__Objectives__:
a) Using the passage below on Blaise Cendrars, decide whether each statement agrees with it. Give yes or no for each, and quote the words of the passage that decide it. (i) Cendrars served in the Somme from mid-December 1914 to February 1915. (ii) La Main Coupée was the first volume in a quartet of memoirs. (iii) The Conservatoire des Espaces Naturels de Picardie installed the interpretation panels on the heights at Frise.
b) According to the passage below on Blaise Cendrars, what makes it possible for visitors on the heights at Frise to learn about Cendrars's experiences there? Answer in one to three sentences.

Relatively unknown to the English-speaking world, Blaise Cendrars (1887–1961) was an acclaimed Swiss-born writer and poet of the twentieth century.  His writing is recognized for its originality and modernity and even now, more than fifty years after his death, Cendrars remains a major figure of French literature

Battlefield Site in the Heart of the Somme Countryside

Belvedere of Frise - Credit - Simon Leroy - Cd80
When the First World War broke out, Cendrars enlisted with the French Foreign Legion and served in the Somme from mid-December 1914 to February 1915. The area he served in can still be visited today; the Mountain of Frise, maintained by the Conservatoire des Espaces Naturels de Picardie, is a preserved habitat, overlooking the River Somme and its surrounding ponds and marshlands. The whole area is just perfect for walks, picnics and bird-watching, and remains of the First World War including French and German trenches can still be found, partly hidden by bushes and long grasses. The Somme Departmental Council recently installed interpretation panels upon these heights, with one especially dedicated to Blaise Cendrars and his experiences at Frise, La Grenouillère and Bois de la Vache.


La Main Coupée

The Bloody Hand
In 1946, Cendrars published La Main Coupée, the second volume in a quartet of ‘memoirs that are memoirs without being memoirs’. It focuses on his experiences in the First World War, from enlisting amid shambolic scenes in Paris to fighting the Boche in the muddy trenches of the Western Front. Cendrars treats his subject with lucidity and detachment, never calling on the reader to pity his comrades-in-arms but rather to look at the war through the eyes of the simple Poilu, to join him in his contempt for the officers and ‘those running the war’.

The book follows him into the marshes of the Somme, just below the Mountain of Frise, where in addition to the hunting and fishing, his squad of oddballs carries out patrols and even the occasional raid.

__Source excerpt__:
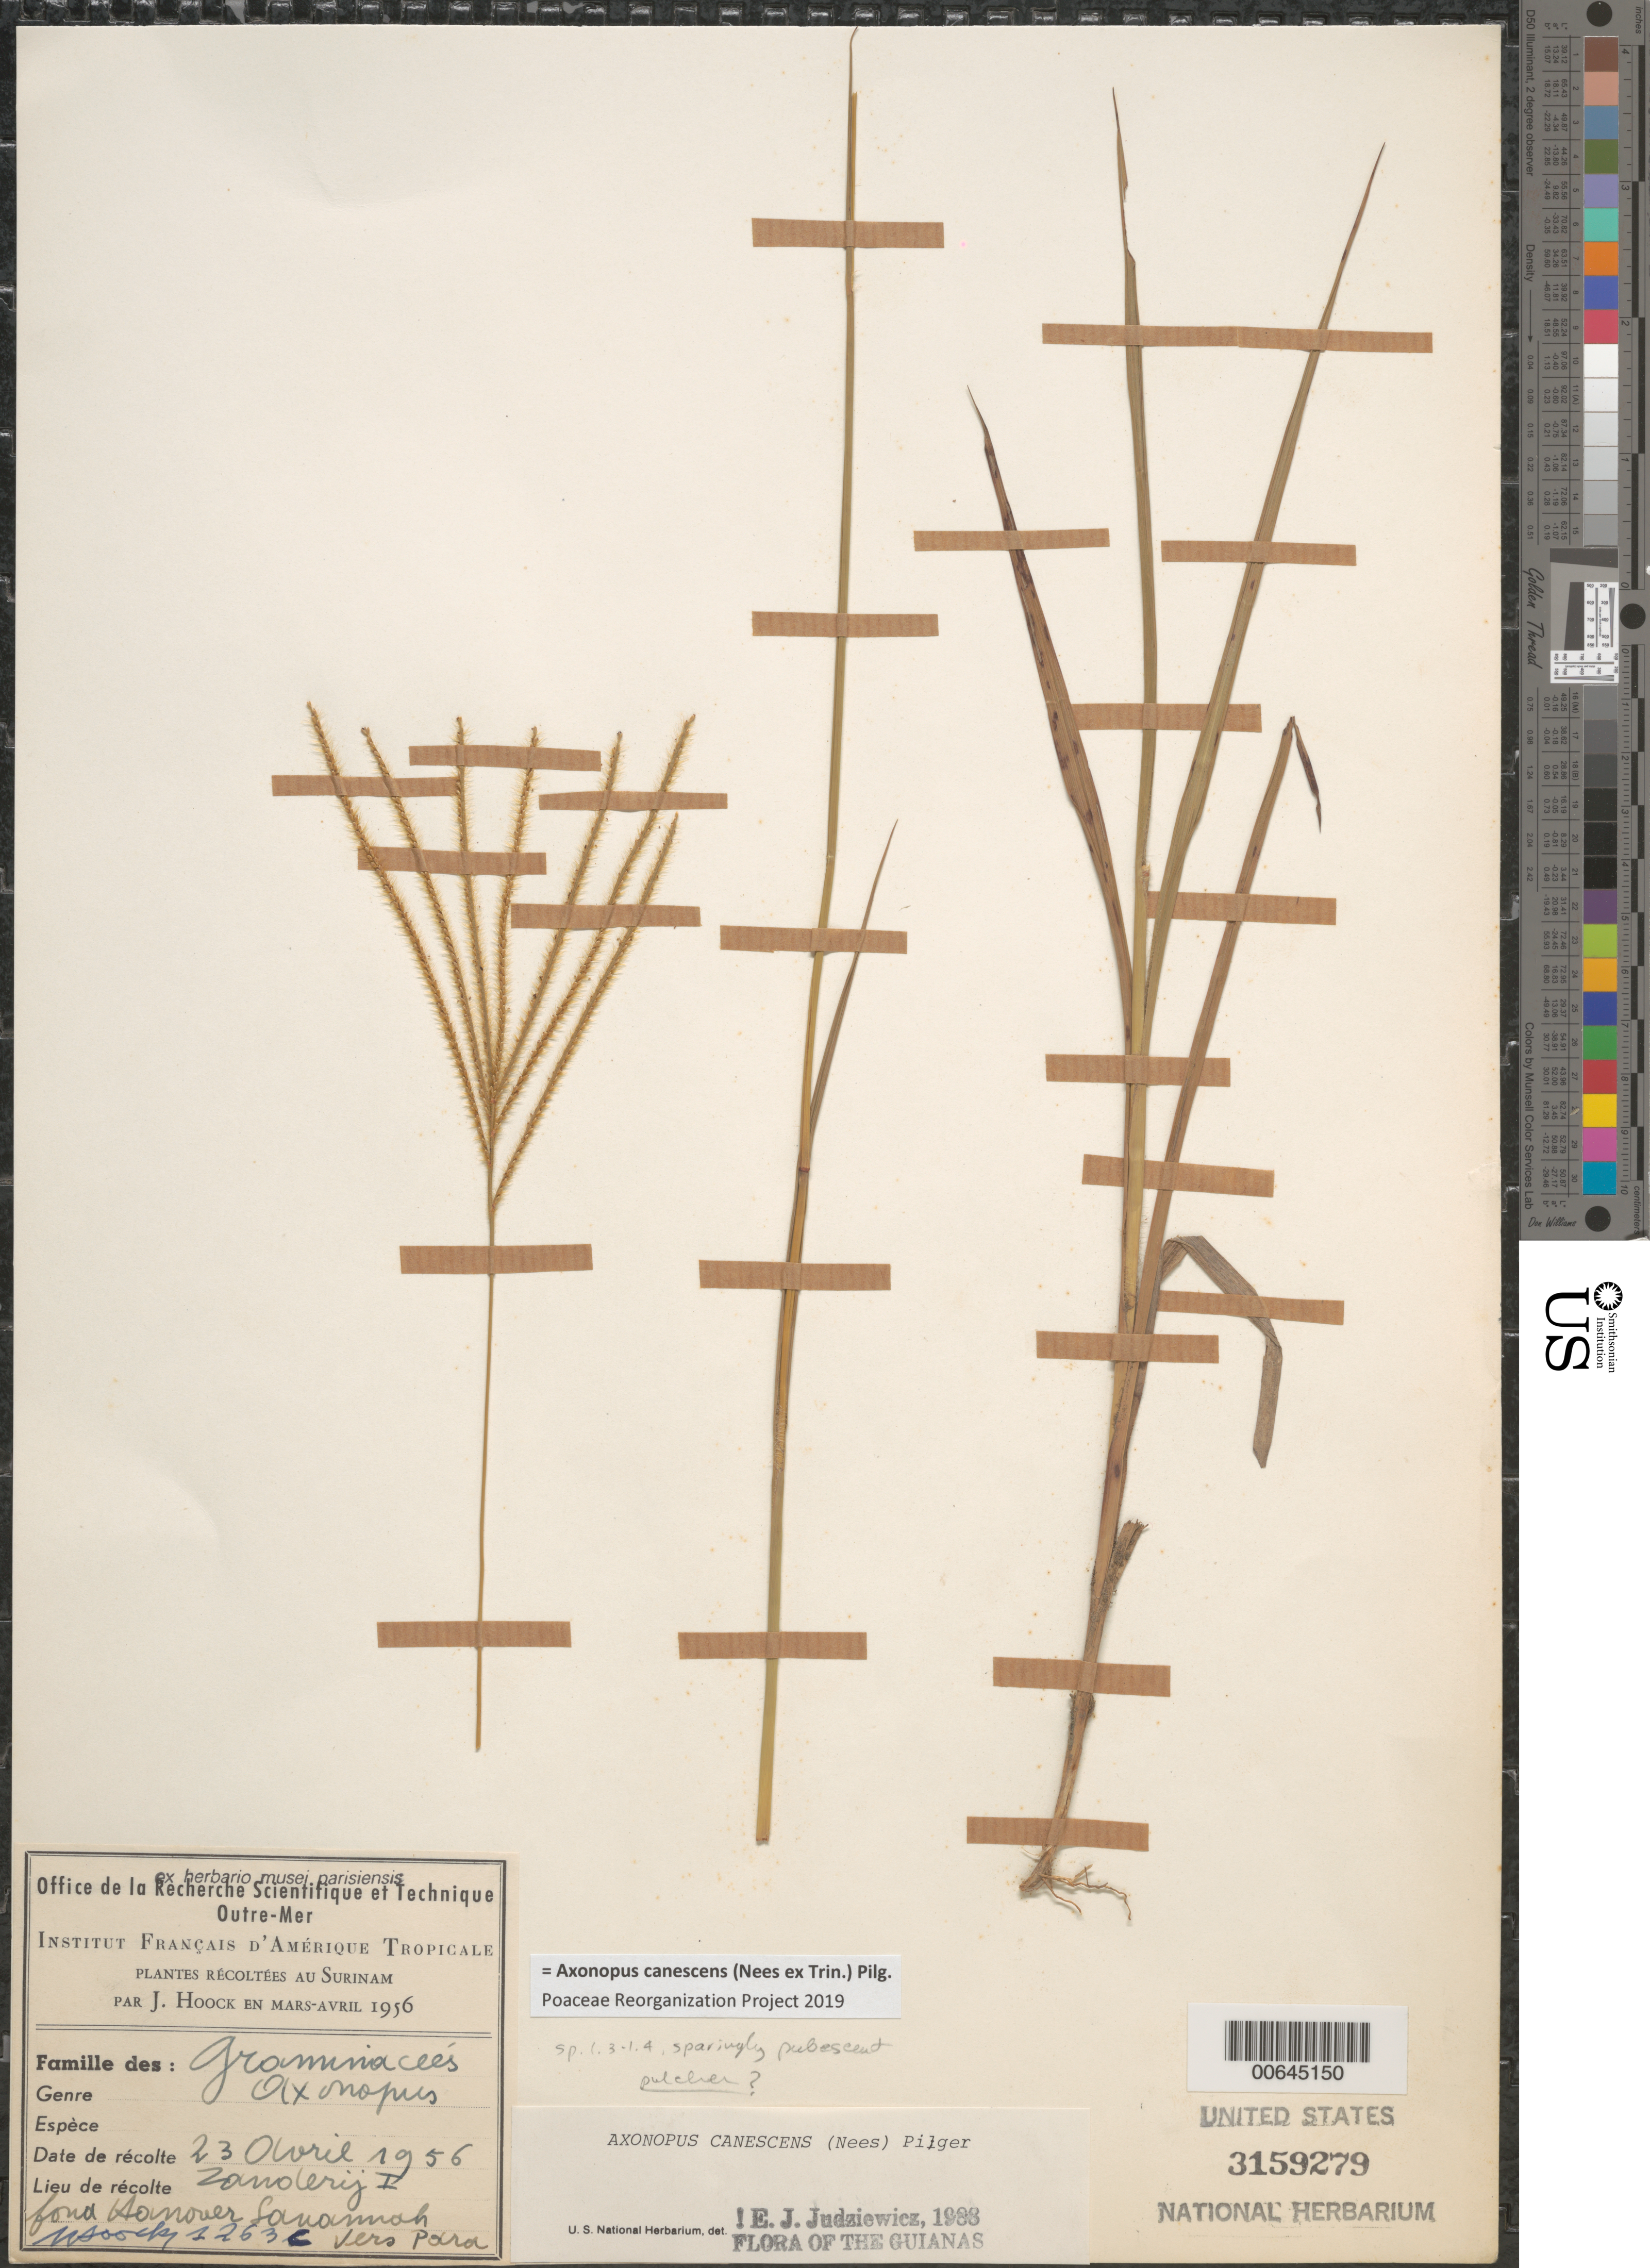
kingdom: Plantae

__Replies__:
a)
(i) Yes: "served in the Somme from mid-December 1914 to February 1915."
(ii) No: "the second volume in a quartet of ‘memoirs that are memoirs without being memoirs’."
(iii) No: "The Somme Departmental Council recently installed interpretation panels upon these heights."

b) The Somme Departmental Council installed interpretation panels on these heights. One of them is dedicated to Blaise Cendrars and his experiences at Frise, La Grenouillère and Bois de la Vache.